The Americans and Californios who were inside old town were constantly harassed by snipers, who shot into the town every night, especially when the U.S. flag was raised and lowered. A Californio partisan shot at Miguel de Pedrorena and the bullet passed through his hat. Meanwhile the Americans dragged the old cannons from Ft. Guijarros at the end of Point Loma to the west end of the town and built a barricade using adobes from the town.9 The Californio strategy was to drive all the cattle and edible stock into the hills while laying siege to the pueblo, hoping to starve the Americans out. They guarded the roads out of the town to prevent “spies” from escaping to locate food for the population. These spies were undoubtedly Californios or Indians who had joined the Americans. Finally with the help of a local Indian chief, the Americans secured about 600 sheep who were herded onto an island that was connected to the mainland at low tide.10
The Californios continued harassing and besieging the pueblo for the next month. The deaths mounted. On November 1, 1846, Commodore Stockton arrived with reinforcements and sent out a patrol twenty miles south of San Diego, past present day Tijuana, to “acquire” a herd of cattle but was unsuccessful. On November 18 the Californios staged an unsuccessful attack on the American positions in the pueblo. They were led by José Antonio Carrillo with a force of between 80 and 100 men. During the battle three Californios were mortally wounded. Following the attack, there were sporadic encounters. An American soldier who strayed 300 yards from the protection of the town to water his horse was lanced by a Californio soldier and died. An Indian was killed while he was herding sheep destined for the American troops.

Data excerpt:
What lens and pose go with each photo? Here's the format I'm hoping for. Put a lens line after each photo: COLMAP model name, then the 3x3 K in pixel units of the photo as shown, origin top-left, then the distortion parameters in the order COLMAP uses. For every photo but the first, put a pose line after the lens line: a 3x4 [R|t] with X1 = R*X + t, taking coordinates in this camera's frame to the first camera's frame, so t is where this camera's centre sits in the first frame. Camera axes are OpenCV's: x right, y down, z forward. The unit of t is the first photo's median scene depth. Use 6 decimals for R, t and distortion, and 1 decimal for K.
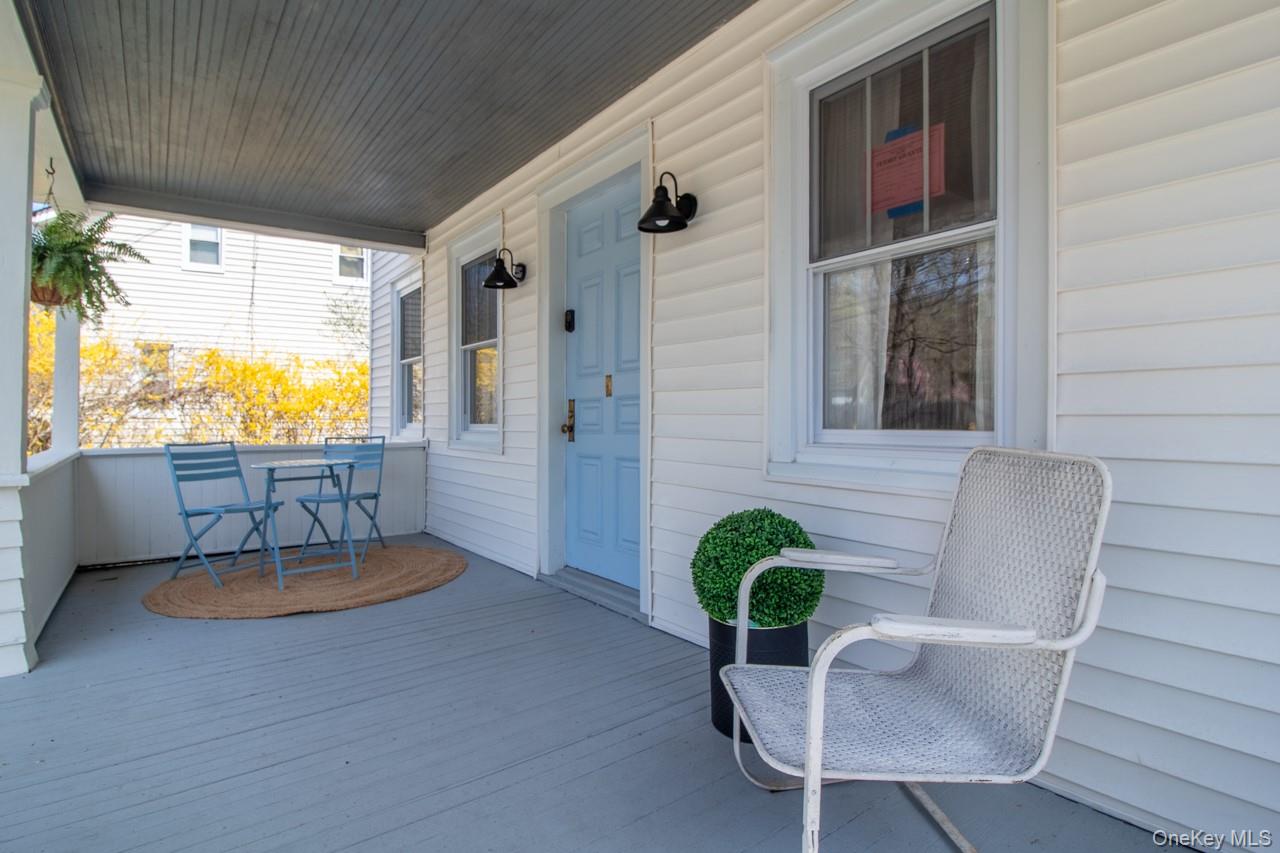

Exercise instructions:
In the text on the siege of San Diego, who led the Californio attack on November 18, 1846? The material comes from a source separate from the text.

Your solution:
José Antonio Carrillo